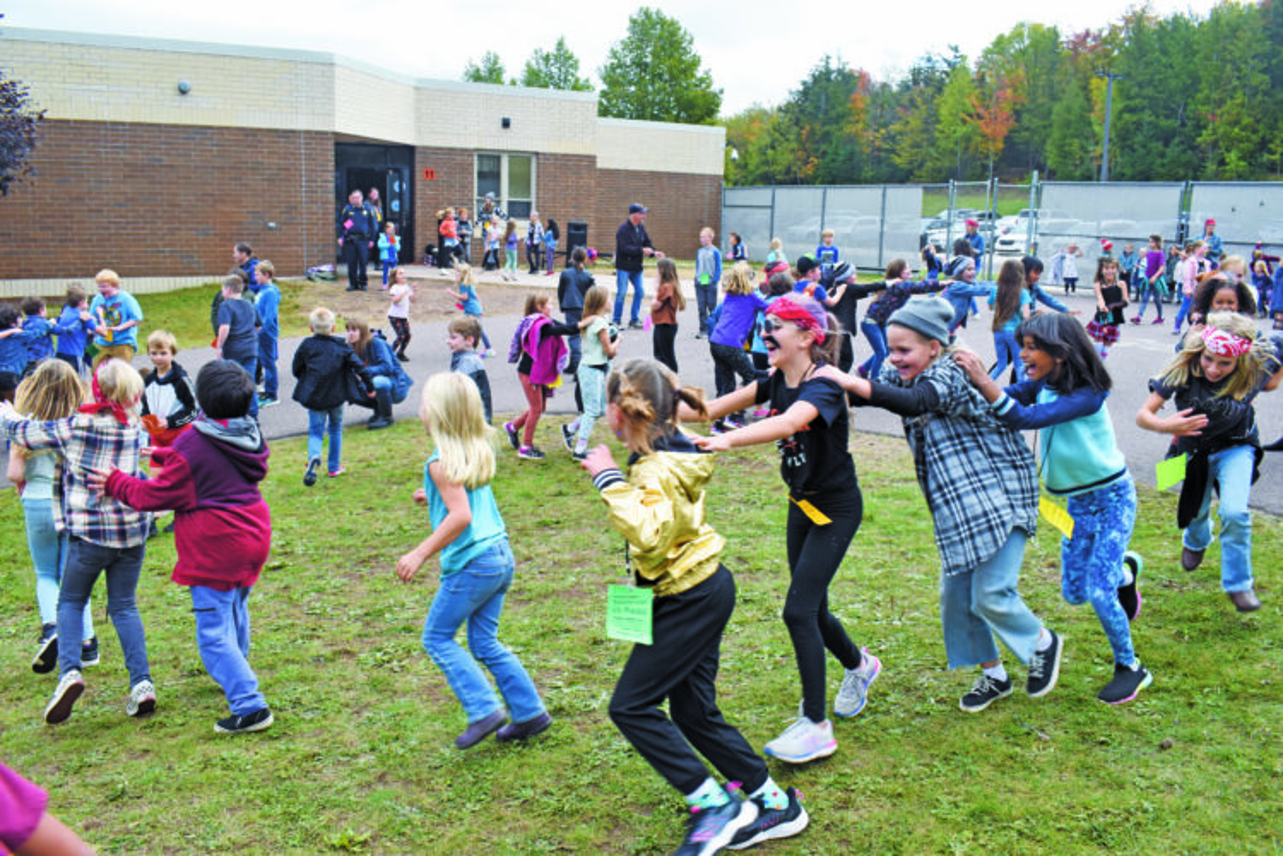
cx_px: 642
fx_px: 1069
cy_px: 428
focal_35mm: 30
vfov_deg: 43.6
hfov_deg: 61.9
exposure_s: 1/250
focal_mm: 20
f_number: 8
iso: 280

*Job*: An exact copy of every record above is required, with all pictures omitted.

*Solution for this problem*:
cx_px: 642
fx_px: 1069
cy_px: 428
focal_35mm: 30
vfov_deg: 43.6
hfov_deg: 61.9
exposure_s: 1/250
focal_mm: 20
f_number: 8
iso: 280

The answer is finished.